In this study, we found no association between violent crime victimisation and perpetration. This is not consistent with previous studies documenting an association between violence and violent victimisation in patients with major mental disorder
[
10,
12,
13,
17,
19,
22-
25,
29]. Further work is therefore needed to explore potential differences in the proximal and distal factors that mediate the relationships between violence and violent victimisation in general populations and clinical samples if we are to gain a better understanding of how victim-perpetrator conflicts and interactions emerge as predominately one or the other.
Strengths and limitations
This is the first study looking at the correlates of victimisation in terms of demography, substance abuse, illness related variables and previous violence in a community sample of Australian patients with major mental illness; however, we acknowledge that there are some strengths and limitations that need to be outlined.
We used official databases as the means of assessing both violence and violent victimisation. This may have resulted in an underestimation of true violence and victimisation rates as these incidents may not be reported to police. However, there are also problems in relying on self-report due to recall bias so future work should use a combination of sources.

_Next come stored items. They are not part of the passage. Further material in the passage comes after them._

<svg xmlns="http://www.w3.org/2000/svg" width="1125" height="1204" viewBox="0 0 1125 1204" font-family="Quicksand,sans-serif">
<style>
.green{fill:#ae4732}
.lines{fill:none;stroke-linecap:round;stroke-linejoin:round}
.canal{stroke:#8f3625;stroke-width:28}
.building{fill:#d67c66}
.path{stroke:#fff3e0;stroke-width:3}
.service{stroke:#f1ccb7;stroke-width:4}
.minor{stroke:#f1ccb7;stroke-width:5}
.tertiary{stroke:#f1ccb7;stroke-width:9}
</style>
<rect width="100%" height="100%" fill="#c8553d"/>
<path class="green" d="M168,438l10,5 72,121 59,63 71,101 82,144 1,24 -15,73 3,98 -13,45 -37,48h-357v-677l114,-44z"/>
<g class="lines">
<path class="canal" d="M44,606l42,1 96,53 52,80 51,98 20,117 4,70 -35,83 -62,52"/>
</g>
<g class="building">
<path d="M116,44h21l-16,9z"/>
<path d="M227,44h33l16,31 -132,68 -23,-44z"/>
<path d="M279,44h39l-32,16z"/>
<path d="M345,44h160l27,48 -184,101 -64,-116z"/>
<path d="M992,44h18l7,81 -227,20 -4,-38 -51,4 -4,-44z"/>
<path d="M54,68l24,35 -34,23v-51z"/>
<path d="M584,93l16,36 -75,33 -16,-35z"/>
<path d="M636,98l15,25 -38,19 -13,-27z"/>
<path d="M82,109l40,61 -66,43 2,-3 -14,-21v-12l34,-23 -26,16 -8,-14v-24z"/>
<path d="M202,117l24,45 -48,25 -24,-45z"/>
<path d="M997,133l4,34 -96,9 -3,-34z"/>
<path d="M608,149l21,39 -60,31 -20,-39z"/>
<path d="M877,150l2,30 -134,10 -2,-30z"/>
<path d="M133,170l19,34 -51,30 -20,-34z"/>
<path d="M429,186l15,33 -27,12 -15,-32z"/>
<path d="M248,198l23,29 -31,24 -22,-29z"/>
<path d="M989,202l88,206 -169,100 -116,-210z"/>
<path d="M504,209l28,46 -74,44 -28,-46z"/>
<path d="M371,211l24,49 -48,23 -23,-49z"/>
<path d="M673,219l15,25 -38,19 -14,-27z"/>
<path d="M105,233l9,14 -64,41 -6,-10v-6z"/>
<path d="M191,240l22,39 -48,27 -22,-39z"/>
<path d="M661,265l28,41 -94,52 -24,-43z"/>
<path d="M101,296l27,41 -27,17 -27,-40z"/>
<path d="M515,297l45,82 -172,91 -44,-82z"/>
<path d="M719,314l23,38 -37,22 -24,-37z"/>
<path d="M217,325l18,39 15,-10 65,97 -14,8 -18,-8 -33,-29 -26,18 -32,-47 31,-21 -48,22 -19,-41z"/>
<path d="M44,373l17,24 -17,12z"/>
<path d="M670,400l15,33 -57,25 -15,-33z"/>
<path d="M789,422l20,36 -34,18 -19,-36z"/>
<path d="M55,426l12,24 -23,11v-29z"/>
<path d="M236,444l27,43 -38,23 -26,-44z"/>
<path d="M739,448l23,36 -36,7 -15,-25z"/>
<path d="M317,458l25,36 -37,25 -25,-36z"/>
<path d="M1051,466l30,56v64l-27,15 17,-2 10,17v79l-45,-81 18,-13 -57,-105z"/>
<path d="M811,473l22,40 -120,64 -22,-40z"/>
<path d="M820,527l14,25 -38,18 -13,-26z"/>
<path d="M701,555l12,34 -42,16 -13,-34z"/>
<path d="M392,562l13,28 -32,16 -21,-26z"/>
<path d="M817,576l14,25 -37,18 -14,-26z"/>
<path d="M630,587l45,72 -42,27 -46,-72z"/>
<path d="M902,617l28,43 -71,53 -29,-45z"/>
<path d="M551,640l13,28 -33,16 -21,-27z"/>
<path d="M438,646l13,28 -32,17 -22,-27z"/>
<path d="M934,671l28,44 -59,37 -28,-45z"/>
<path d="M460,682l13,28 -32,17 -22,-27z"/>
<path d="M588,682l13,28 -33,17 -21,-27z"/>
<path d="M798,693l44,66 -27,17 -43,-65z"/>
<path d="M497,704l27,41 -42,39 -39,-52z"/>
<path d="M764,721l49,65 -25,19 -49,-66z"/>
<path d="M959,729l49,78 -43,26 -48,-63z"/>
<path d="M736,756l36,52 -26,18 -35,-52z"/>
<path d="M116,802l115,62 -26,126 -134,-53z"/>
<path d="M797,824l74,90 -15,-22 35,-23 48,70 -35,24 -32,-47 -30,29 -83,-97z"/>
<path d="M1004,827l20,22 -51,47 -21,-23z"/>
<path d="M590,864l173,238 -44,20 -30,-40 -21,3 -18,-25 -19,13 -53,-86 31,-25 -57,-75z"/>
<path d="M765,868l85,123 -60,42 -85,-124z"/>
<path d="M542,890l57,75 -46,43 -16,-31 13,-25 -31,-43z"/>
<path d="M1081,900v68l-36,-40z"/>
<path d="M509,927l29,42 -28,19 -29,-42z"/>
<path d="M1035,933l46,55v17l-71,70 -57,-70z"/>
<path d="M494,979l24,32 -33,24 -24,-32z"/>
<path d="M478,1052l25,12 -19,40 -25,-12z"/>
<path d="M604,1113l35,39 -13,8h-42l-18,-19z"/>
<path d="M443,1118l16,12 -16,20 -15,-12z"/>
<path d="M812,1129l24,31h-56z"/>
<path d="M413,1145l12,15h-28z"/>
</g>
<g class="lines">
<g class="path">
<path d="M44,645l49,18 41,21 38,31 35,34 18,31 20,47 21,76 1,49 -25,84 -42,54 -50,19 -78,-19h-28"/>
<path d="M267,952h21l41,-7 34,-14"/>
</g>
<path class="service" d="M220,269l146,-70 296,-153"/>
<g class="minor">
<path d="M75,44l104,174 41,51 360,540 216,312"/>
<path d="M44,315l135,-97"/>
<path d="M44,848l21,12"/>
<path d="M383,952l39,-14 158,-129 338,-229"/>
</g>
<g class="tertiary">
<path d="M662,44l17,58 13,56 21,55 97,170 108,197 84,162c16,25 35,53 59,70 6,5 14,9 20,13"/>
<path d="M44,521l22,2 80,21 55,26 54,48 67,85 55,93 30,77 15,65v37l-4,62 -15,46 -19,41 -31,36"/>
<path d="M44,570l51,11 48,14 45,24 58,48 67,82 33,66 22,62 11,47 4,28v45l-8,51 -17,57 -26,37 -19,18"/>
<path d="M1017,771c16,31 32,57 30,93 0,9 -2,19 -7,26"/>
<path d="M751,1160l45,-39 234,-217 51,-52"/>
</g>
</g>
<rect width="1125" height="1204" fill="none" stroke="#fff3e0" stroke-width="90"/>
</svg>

The study sample size was relatively small and confined to males. The findings can therefore not be extrapolated to females or mixed gender samples where gender differences in types of victimization may be apparent. This was a cross sectional study that collected data on lifetime rather than prospective post interview victimisation which makes it impossible to draw any firm conclusions on causal relationships but may also account for the lack of a significant relationship between victimisation and current symptoms. It is possible that the inclusion of patients with a greater variance in symptom scores may have resulted in the emergence of significant differences between those who were and were not victimised, but ethics approvals required the inclusion of those able to give valid consent. Prospective follow studies are needed to explore the context in which victimisation takes place in order to gain a more in-depth understanding of the nature of the victim-offender relationship and the role of active symptoms. This study adds to the evidence base that symptoms of mental illness and co-morbid substance abuse, as well as individual differences in violence potential may be important factors in victimisation, but it is important to note that there have been no notable developments in the provision of comprehensive services that also minimise risk of victimisation.